* Task details
All of the data, word for word and free of pictures, is the expected result.

== Segment start ==

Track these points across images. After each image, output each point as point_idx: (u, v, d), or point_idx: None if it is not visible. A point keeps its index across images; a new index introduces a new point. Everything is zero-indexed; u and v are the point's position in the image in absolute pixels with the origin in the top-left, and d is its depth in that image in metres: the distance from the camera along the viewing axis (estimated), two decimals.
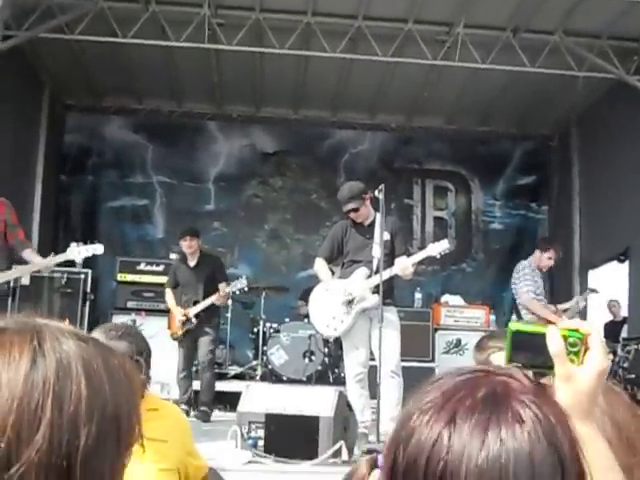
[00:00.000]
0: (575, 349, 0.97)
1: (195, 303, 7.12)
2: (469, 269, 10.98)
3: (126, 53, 8.76)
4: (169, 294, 7.42)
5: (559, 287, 10.82)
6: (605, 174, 9.56)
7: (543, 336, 0.98)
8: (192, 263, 7.26)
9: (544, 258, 6.79)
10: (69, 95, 10.55)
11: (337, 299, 5.43)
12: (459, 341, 8.27)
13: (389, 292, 5.46)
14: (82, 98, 10.56)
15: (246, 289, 7.23)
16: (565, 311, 6.86)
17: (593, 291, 7.86)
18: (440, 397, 0.80)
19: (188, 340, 7.11)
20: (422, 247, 6.47)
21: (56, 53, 8.92)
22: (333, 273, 5.87)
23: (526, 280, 6.63)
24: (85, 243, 5.75)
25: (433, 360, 8.05)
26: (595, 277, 10.36)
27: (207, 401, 7.08)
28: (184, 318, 7.08)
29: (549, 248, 6.85)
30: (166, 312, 7.60)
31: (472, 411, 0.77)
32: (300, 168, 10.85)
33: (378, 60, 8.41)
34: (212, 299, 7.00)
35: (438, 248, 5.41)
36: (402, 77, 9.23)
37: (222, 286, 7.09)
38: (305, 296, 9.17)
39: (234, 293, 7.19)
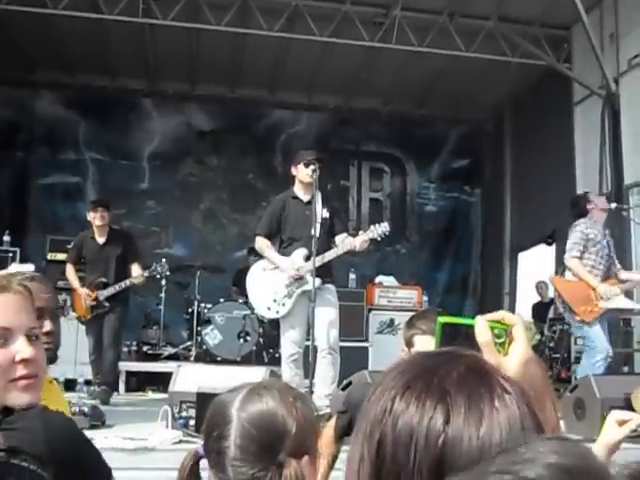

== Segment end ==

* Answer box
Track these points across images. After each image, output each point as point_idx: (u, v, d), or point_idx: None if it is not visible. A point keeps its index across images; a new index introduces a new point. Everything is zero-indexed; u and v are the point's position in the image in absolute pixels with the origin in the top-left, and d is its depth in that image in metres: the distance from the camera along the viewing axis (estimated), two decimals.
[00:00.000]
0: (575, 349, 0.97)
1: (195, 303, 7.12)
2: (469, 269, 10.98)
3: (126, 53, 8.76)
4: (169, 294, 7.42)
5: (559, 287, 10.82)
6: (605, 174, 9.56)
7: (543, 336, 0.98)
8: (192, 263, 7.26)
9: (544, 258, 6.79)
10: (69, 95, 10.55)
11: (337, 299, 5.43)
12: (459, 341, 8.27)
13: (389, 292, 5.46)
14: (82, 98, 10.56)
15: (246, 289, 7.23)
16: (565, 311, 6.86)
17: (593, 291, 7.86)
18: (440, 397, 0.80)
19: (188, 340, 7.11)
20: (422, 247, 6.47)
21: (56, 53, 8.92)
22: (333, 273, 5.87)
23: (526, 280, 6.63)
24: (85, 243, 5.75)
25: (433, 360, 8.05)
26: (595, 277, 10.36)
27: (207, 401, 7.08)
28: (184, 318, 7.08)
29: (549, 248, 6.85)
30: (166, 312, 7.60)
31: (472, 411, 0.77)
32: (300, 168, 10.85)
33: (378, 60, 8.41)
34: (212, 299, 7.00)
35: (438, 248, 5.41)
36: (402, 77, 9.23)
37: (222, 286, 7.09)
38: (305, 296, 9.17)
39: (234, 293, 7.19)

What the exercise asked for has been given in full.